The scientists found that rats with Alzheimer's-like cognitive impairment responded surprisingly well to the investigational drug.
They describe this medication as a "significant departure from current Alzheimer treatments", which are aimed at slowing down disease progression or inhibiting an enzyme (cholinesterase), which is thought to break down a vital neurotransmitter involved in memory and learning development.
Joe Harding, a professor in the College of Veterinary Medicine, Washington State University, said current medication for Alzheimer's have not been designed to restore brain function. In order to do this, connections between nerve cells need to be rebuilt.
"This is about recovering function. That's what makes these things totally unique. They're not designed necessarily to stop anything. They're designed to fix what's broken. As far as we can see, they work."
Although research and development has been focusing strongly on seeking effective treatments for Alzheimer's, there have only been three promising compounds that were approved over the last 13 years, out of 104 submissions, says PhRMA (Pharmaceutical Research and Manufacturers of America) - a ratio of 34 to 1.
In a communiqué, the PhRMA wrote:
"This 34 to one ratio of setbacks to successes underlines the difficulty of developing new medicines for Alzheimer's."
The authors stress that they are only at the initial stages of developing this potential Alzheimer's medication. They will first have to convince the FDA (Food and Drug Administration) about its safety. It is only after the FDA is satisfied about an experimental drug's safety that it will allow clinical trials to start. Clinical trials test drugs on human subjects. It is only with clinical trials that researchers can know whether a compound that works on laboratory animals has the same effect on humans.
Harding says that it may cost over $1 million just to find out whether the drug is safe. The team are seeking backers for the compound's development.
Joe Harding, along with Jay Wright, a neurology professor at the College of Arts and Sciences, WSU, say they have been working on this compound for twenty years, when they began studying what the impact of angiotensin IV, a peptide, was on the hippocampus. The hippocampus is a part of the brain that is involved in short-term memory and spatial learning.
Scientists have known that angiotensins help regulate blood pressure. However, Wright and Harding learnt that early drug candidates based on angiotensins could reverse learning deficits seen in many dementia models.
These drug candidates were rapidly broken down by the body and could not penetrate the blood-brain barrier, making them useless as medications for restoring cognitive function. The blood-brain barrier is a barrier of cells that stops molecules, including most drugs from getting into the brain. The only way these medications could get into the brain would be by direct brain application.

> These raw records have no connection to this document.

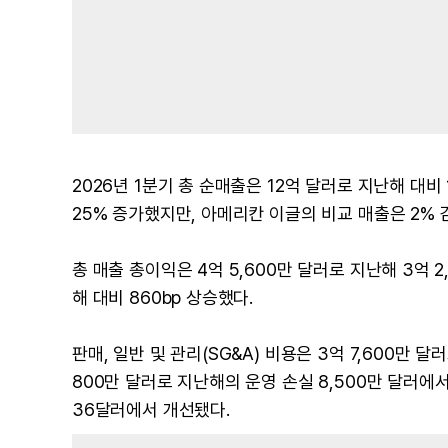
2026년 1분기 총 순매출은 12억 달러로 지난해 대비 
25% 증가했지만, 아메리칸 이글의 비교 매출은 2% 
총 매출 총이익은 4억 5,600만 달러로 지난해 3억 
해 대비 860bp 상승했다.
판매, 일반 및 관리(SG&A) 비용은 3억 7,600만 달
800만 달러로 지난해의 운영 손실 8,500만 달러에서
36달러에서 개선됐다.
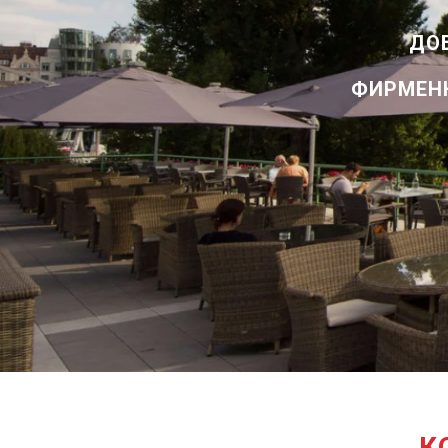
ДО
ФИРМЕНН
К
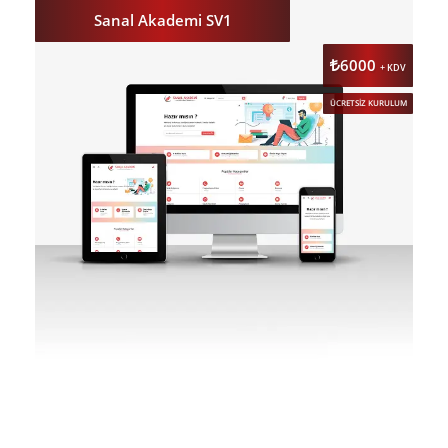
Sanal Akademi SV1
6000
+ KDV
ÜCRETSİZ KURULUM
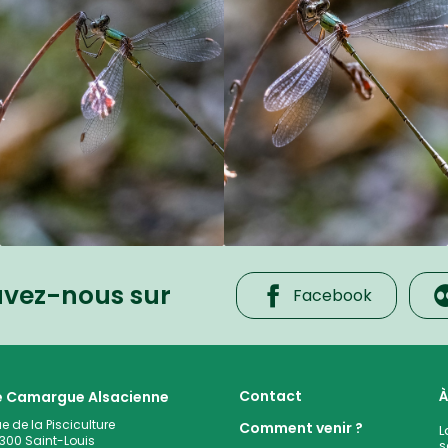
uvez-nous sur
Facebook
 cœur de la plaine rhénane alluviale
Contact
À
te Camargue Alsacienne
ue de la Pisciculture
Comment venir ?
L
300
Saint-Louis
s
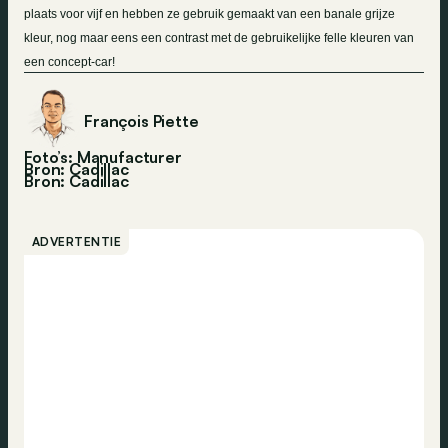
plaats voor vijf en hebben ze gebruik gemaakt van een banale grijze
kleur, nog maar eens een contrast met de gebruikelijke felle kleuren van
een concept-car!
François Piette
Foto’s: Manufacturer
Bron: Cadillac
Bron:
Cadillac
ADVERTENTIE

"We said, 'That's useless. I mean, who wants to drill holes in people's heads? It's not going to work. It's certainly not going to work for the big population.'"

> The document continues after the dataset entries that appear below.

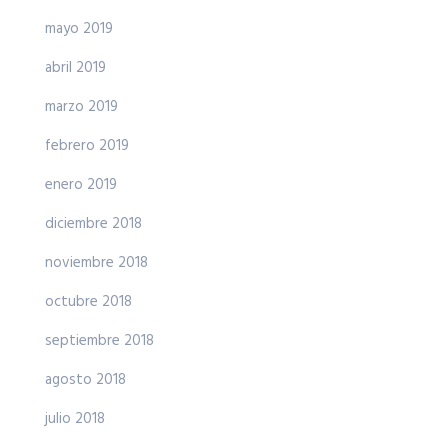
mayo 2019
abril 2019
marzo 2019
febrero 2019
enero 2019
diciembre 2018
noviembre 2018
octubre 2018
septiembre 2018
agosto 2018
julio 2018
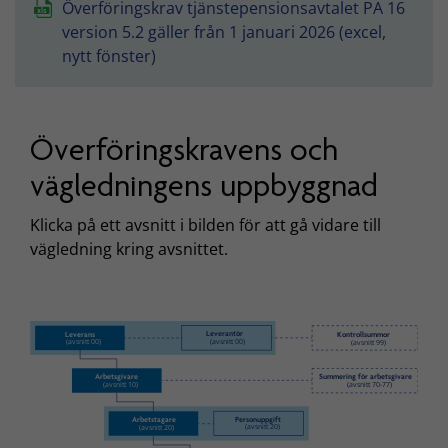
Överföringskrav tjänstepensionsavtalet PA 16
version 5.2 gäller från 1 januari 2026 (excel,
nytt fönster)
Överföringskravens och
vägledningens uppbyggnad
Klicka på ett avsnitt i bilden för att gå vidare till
vägledning kring avsnittet.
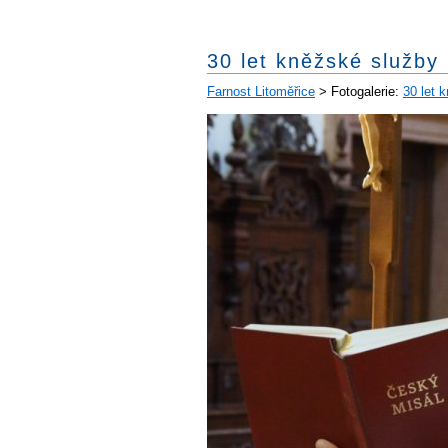
30 let kněžské služby 
Farnost Litoměřice
> Fotogalerie:
30 let 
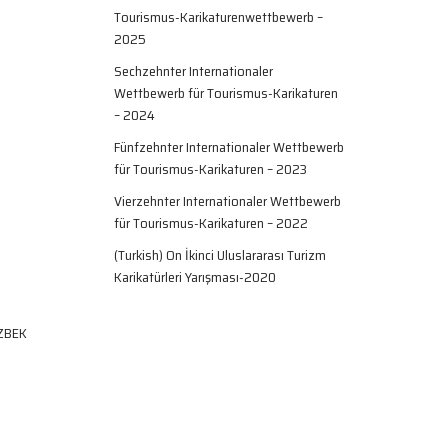
Tourismus-Karikaturenwettbewerb –
2025
Sechzehnter Internationaler
Wettbewerb für Tourismus-Karikaturen
– 2024
Fünfzehnter Internationaler Wettbewerb
für Tourismus-Karikaturen – 2023
Vierzehnter Internationaler Wettbewerb
für Tourismus-Karikaturen – 2022
(Turkish) On İkinci Uluslararası Turizm
Karikatürleri Yarışması-2020
ÖZBEK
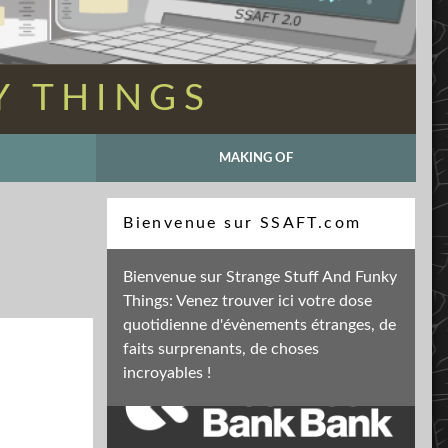
Y THINGS
MAKING OF
Recherche
Bienvenue sur SSAFT.com
Bienvenue sur Strange Stuff And Funky
Things: Venez trouver ici votre dose
Soutenez mon activité
quotidienne d'évènements étranges, de
faits surprenants, de choses
incroyables !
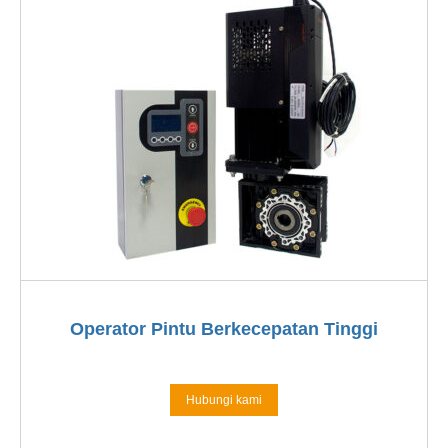
Operator Pintu Berkecepatan Tinggi
Hubungi kami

In 2007, Harding designed Dihexa, a smaller version of the molecule. Dihexa has three promising features:
- It can cross the blood-brain barrier.
- It is stable.
- It can move from the digestive system into the blood, meaning it can be taken orally as a pill.
The researchers found that all of the rats managed to learn the location of the platform after they were given the WSU drug. The drug was administered directly into the brain, by injection into the body, and orally - in all three cases their cognitive skills improved dramatically. Harding said it was the "Same result, every time".
They experimented on a small group of old rats and also observed improvements, albeit less dramatic ones. The old rats performed like the young rats after receiving the WSU drug.
The authors said their findings are statistically valid. However, they emphasized that further tests with more laboratory animals will be needed to confirm what they found.
The "gold standard" compound for creating connections between neurons is brain-derived neurotrophic factor (BDNF), a growth-promoting protein linked with learning and normal brain development. Alzheimer's patients have lower-than-normal BDNF levels in their brains, according to autopsy reports.
Harding, Wright and team found that Dihexa is seven orders of magnitude more powerful than BDNF after using living nerve cells to monitor new neuronal connections, i.e. it would take 10 million times as much BDNF to achieve Dihexa's new synapse formation volume.
Harding said "We quickly found out that this molecule was absolutely, insanely active." The researchers believe that Dihexa or Dihexa-like molecules may be beneficial for treating brain traumas or other neurodegenerative diseases where neuronal connections have been lost.